YOUR INSTRUCTIONS.
Reproduce only what runs from the line containing "right ear: (91, 64)" to the line containing "right shoulder: (498, 395)" in the records below, inclusive. Keep it exact, and keep the pictures out.

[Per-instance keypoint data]
______
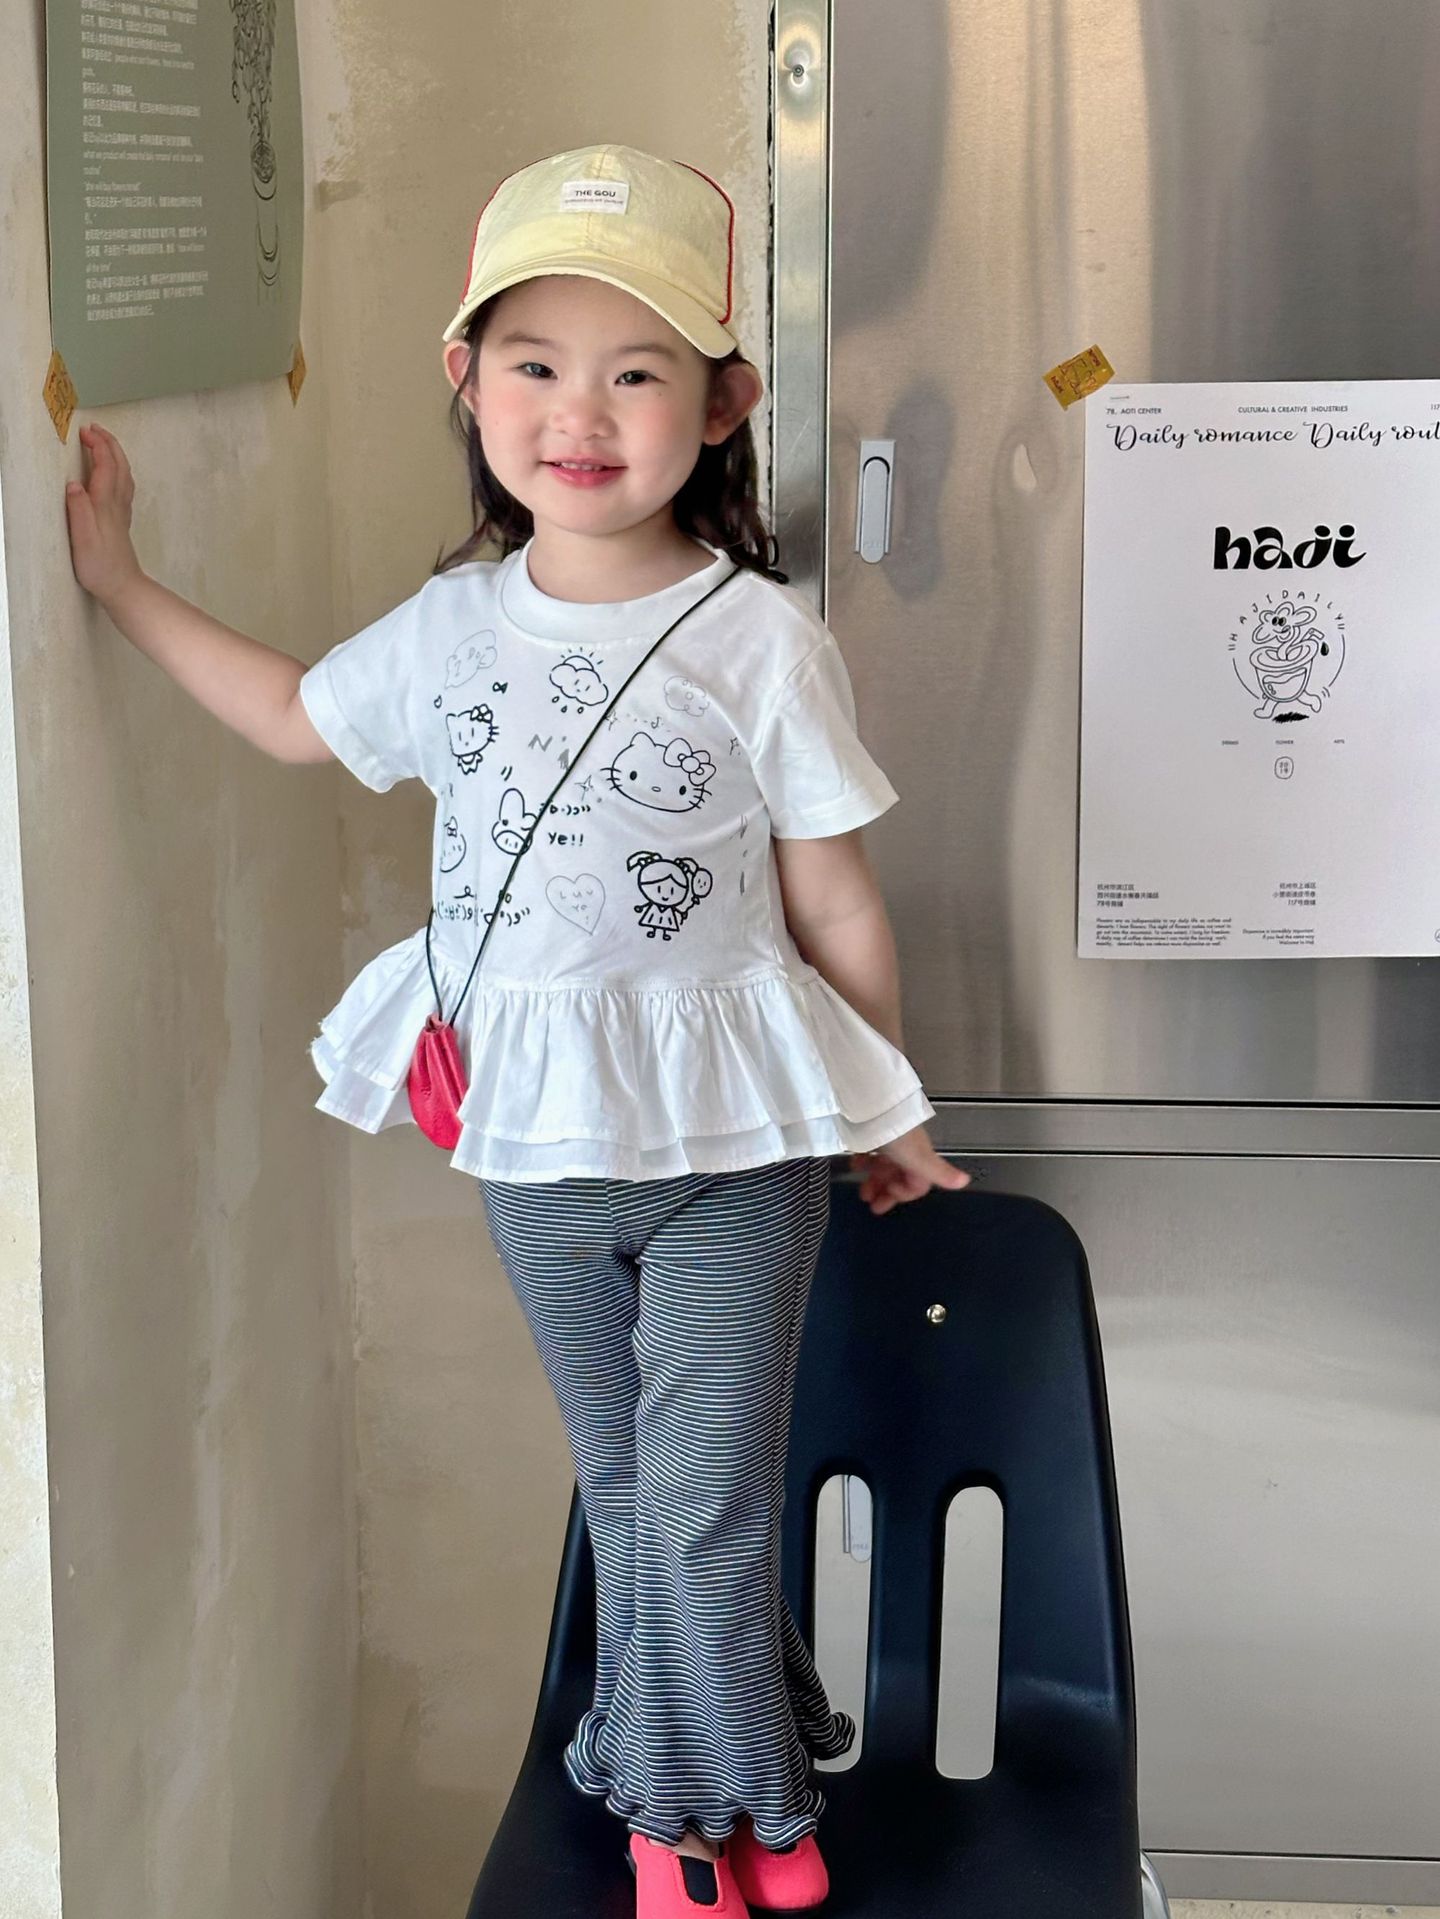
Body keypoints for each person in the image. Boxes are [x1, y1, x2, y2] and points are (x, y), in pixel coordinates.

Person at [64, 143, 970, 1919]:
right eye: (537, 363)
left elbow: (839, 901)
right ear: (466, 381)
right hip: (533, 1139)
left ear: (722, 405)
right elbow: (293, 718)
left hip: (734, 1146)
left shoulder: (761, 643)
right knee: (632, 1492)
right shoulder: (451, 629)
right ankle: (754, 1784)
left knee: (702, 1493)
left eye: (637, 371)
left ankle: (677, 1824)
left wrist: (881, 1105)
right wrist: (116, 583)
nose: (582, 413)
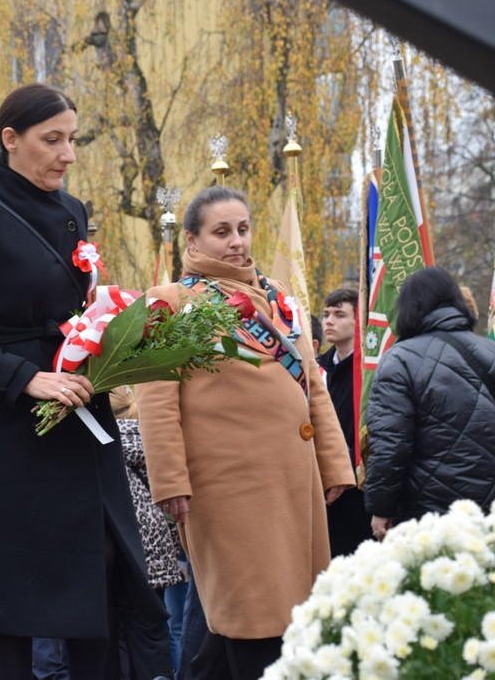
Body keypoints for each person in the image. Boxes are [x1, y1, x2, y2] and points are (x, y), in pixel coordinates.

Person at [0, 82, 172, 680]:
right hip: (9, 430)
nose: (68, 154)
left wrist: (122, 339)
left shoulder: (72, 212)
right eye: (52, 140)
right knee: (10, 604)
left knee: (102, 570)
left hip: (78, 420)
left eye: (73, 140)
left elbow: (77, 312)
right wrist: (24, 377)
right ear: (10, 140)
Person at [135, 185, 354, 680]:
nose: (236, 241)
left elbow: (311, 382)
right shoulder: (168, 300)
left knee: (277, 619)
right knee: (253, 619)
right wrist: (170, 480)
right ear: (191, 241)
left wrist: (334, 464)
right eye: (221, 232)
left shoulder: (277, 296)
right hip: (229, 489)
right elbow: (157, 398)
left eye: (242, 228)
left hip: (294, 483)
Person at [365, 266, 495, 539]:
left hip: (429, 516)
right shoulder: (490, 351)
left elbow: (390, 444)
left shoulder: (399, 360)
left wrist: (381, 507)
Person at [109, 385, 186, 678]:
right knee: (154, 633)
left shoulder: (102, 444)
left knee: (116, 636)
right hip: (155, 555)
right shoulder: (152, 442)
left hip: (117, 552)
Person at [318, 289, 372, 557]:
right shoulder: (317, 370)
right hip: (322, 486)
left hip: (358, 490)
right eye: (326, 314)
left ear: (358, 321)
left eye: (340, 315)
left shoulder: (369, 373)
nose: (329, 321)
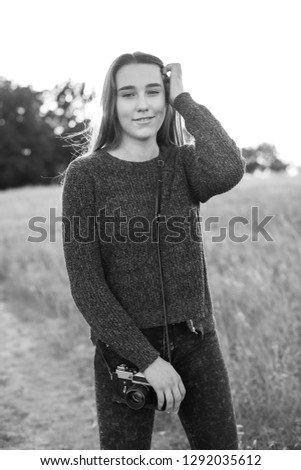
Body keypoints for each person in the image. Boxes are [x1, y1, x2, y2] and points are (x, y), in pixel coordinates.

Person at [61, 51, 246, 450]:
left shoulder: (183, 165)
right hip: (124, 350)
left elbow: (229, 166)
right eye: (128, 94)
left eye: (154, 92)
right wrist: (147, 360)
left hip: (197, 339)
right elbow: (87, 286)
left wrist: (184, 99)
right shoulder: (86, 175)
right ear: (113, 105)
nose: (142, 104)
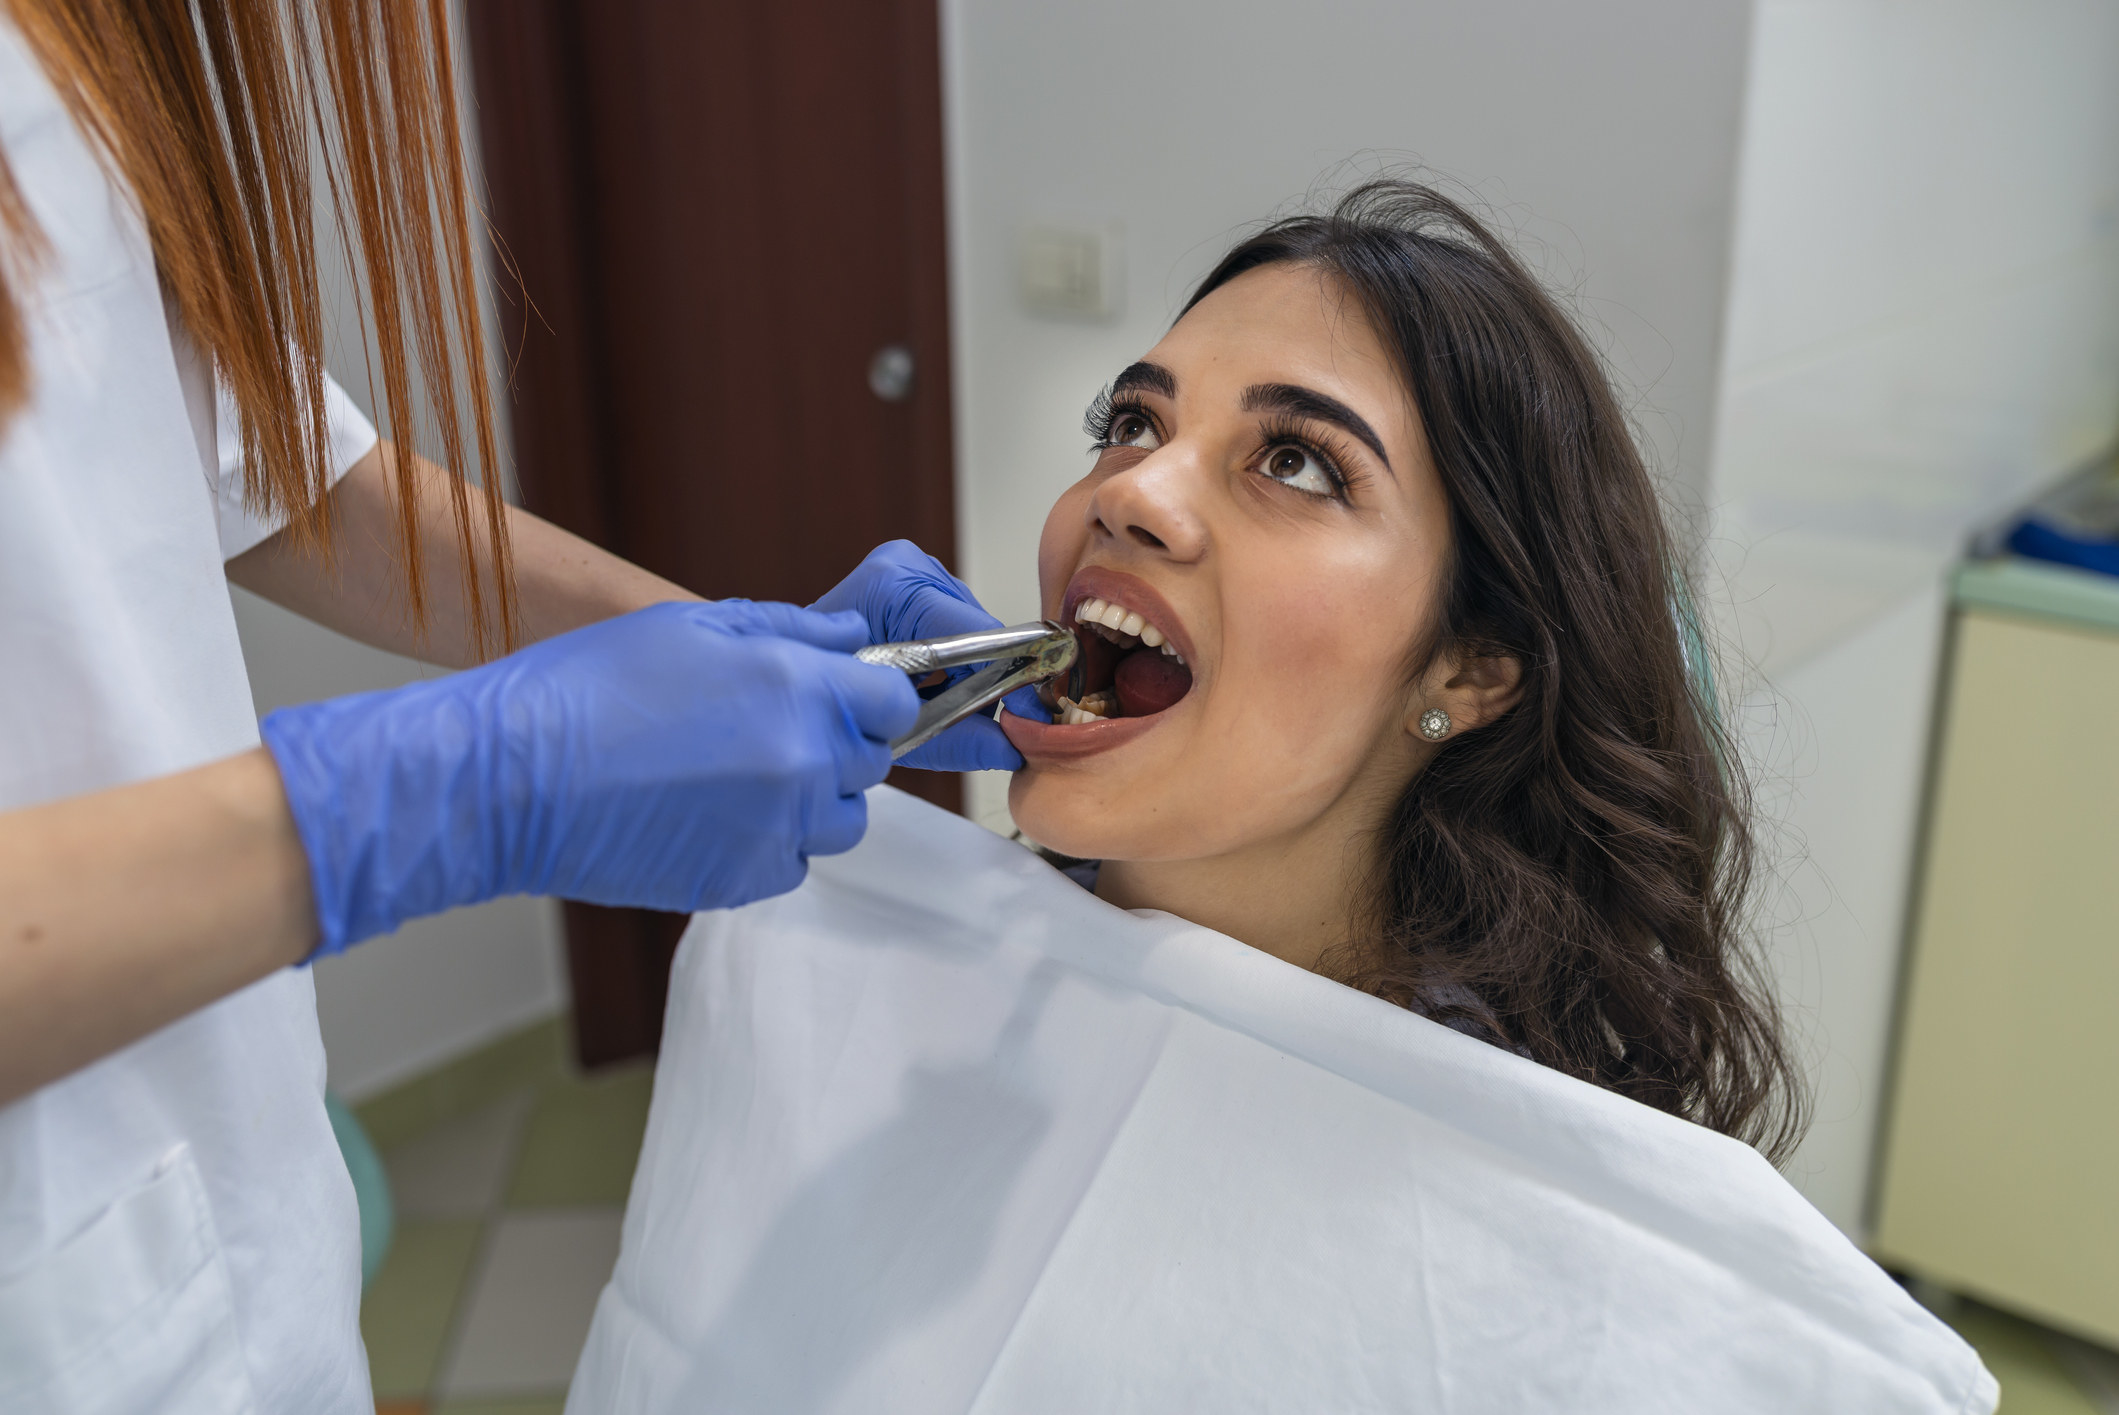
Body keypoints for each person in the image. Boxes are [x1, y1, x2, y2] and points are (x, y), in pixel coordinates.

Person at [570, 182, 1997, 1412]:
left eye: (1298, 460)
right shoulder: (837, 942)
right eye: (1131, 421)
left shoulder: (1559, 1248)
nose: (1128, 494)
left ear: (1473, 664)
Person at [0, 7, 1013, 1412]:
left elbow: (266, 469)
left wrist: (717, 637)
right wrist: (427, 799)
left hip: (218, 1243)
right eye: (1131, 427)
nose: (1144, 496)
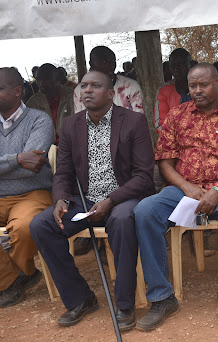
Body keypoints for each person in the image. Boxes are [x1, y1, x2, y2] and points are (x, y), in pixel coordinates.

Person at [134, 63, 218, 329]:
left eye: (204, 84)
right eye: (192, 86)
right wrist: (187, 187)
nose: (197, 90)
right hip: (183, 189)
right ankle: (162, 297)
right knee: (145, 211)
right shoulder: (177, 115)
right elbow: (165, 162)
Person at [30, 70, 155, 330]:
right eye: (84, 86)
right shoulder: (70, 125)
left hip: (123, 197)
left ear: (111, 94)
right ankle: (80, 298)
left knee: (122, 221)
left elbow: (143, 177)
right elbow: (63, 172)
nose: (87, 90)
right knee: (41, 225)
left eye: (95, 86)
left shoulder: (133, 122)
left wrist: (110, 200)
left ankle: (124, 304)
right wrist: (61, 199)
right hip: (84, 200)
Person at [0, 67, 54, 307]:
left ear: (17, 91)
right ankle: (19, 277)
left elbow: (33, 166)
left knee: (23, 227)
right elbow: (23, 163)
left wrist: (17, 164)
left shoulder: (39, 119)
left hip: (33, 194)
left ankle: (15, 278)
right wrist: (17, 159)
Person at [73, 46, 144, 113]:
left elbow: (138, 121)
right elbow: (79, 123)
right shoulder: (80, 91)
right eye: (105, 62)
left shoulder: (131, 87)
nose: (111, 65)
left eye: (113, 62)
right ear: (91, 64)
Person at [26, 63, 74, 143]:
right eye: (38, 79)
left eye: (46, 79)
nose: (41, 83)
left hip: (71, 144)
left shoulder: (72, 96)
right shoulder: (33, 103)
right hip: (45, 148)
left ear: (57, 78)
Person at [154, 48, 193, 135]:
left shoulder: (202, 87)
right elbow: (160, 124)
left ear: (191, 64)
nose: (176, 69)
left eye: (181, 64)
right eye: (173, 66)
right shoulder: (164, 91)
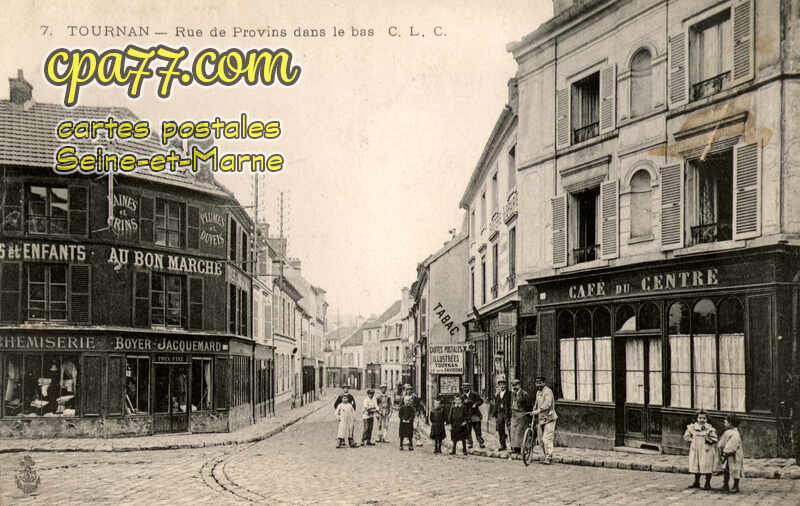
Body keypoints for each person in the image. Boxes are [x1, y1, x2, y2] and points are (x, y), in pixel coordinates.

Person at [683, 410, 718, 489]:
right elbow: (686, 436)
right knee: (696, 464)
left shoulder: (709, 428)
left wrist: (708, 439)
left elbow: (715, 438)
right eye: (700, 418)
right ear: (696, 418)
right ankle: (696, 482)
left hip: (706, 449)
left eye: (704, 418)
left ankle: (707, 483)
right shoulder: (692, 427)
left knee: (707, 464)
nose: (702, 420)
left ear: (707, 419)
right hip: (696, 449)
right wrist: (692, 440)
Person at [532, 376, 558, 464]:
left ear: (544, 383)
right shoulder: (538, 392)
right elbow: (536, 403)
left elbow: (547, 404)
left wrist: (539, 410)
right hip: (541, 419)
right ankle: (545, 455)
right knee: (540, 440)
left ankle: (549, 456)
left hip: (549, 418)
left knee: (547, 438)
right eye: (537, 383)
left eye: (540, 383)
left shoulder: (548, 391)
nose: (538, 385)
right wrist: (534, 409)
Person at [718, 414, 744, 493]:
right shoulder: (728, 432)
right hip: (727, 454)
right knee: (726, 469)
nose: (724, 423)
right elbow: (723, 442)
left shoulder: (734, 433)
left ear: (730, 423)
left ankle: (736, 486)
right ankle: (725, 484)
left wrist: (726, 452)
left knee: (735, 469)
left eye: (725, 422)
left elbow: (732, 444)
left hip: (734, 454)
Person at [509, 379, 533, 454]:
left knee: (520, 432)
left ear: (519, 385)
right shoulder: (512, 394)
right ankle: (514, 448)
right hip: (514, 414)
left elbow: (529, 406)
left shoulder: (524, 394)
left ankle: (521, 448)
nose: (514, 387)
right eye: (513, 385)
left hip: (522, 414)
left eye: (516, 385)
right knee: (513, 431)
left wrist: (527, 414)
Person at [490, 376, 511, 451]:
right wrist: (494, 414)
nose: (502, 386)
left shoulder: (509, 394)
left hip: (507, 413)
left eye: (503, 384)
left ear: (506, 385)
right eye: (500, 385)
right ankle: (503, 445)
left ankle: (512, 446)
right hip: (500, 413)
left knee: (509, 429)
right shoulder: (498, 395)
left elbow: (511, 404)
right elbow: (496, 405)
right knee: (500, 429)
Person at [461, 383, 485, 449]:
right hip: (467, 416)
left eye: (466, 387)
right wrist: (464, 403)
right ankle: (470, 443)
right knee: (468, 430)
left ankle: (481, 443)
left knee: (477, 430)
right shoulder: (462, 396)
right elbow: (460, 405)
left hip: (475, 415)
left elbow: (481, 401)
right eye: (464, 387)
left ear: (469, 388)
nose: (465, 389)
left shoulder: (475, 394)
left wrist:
______
OUTPUT FOR THIS EXERCISE.
right ear: (91, 64)
Person at [26, 63, 74, 143]:
right eye: (38, 79)
left eye: (46, 79)
nose: (41, 83)
left hip: (71, 144)
left shoulder: (72, 96)
right shoulder: (33, 103)
right hip: (45, 148)
left ear: (57, 78)
Person at [154, 48, 193, 135]:
left shoulder: (202, 87)
right elbow: (160, 124)
left ear: (191, 64)
nose: (176, 69)
left eye: (181, 64)
right eye: (173, 66)
right shoulder: (164, 91)
Body keypoints for each person in the image. Boxes are [x1, y1, x2, y2] and points are (x, y), in pixel coordinates.

Person at [683, 410, 718, 489]:
right elbow: (686, 436)
right knee: (696, 464)
left shoulder: (709, 428)
left wrist: (708, 439)
left elbow: (715, 438)
right eye: (700, 418)
right ear: (696, 418)
right ankle: (696, 482)
left hip: (706, 449)
left eye: (704, 418)
left ankle: (707, 483)
right shoulder: (692, 427)
left knee: (707, 464)
nose: (702, 420)
left ear: (707, 419)
right hip: (696, 449)
right wrist: (692, 440)
Person at [532, 376, 558, 464]:
left ear: (544, 383)
right shoulder: (538, 392)
right elbow: (536, 403)
left elbow: (547, 404)
left wrist: (539, 410)
right hip: (541, 419)
right ankle: (545, 455)
right knee: (540, 440)
left ankle: (549, 456)
left hip: (549, 418)
left knee: (547, 438)
right eye: (537, 383)
left eye: (540, 383)
left shoulder: (548, 391)
nose: (538, 385)
right wrist: (534, 409)
Person at [718, 414, 744, 493]:
right shoulder: (728, 432)
right hip: (727, 454)
right knee: (726, 469)
nose: (724, 423)
right elbow: (723, 442)
left shoulder: (734, 433)
left ear: (730, 423)
left ankle: (736, 486)
right ankle: (725, 484)
left wrist: (726, 452)
left knee: (735, 469)
left eye: (725, 422)
left elbow: (732, 444)
left hip: (734, 454)
Person at [509, 379, 533, 454]:
left knee: (520, 432)
left ear: (519, 385)
right shoulder: (512, 394)
right ankle: (514, 448)
right hip: (514, 414)
left elbow: (529, 406)
left shoulder: (524, 394)
left ankle: (521, 448)
nose: (514, 387)
right eye: (513, 385)
left hip: (522, 414)
left eye: (516, 385)
right knee: (513, 431)
left wrist: (527, 414)
Person at [490, 376, 511, 451]:
right wrist: (494, 414)
nose: (502, 386)
left shoulder: (509, 394)
left hip: (507, 413)
left eye: (503, 384)
left ear: (506, 385)
right eye: (500, 385)
right ankle: (503, 445)
left ankle: (512, 446)
right hip: (500, 413)
left knee: (509, 429)
right shoulder: (498, 395)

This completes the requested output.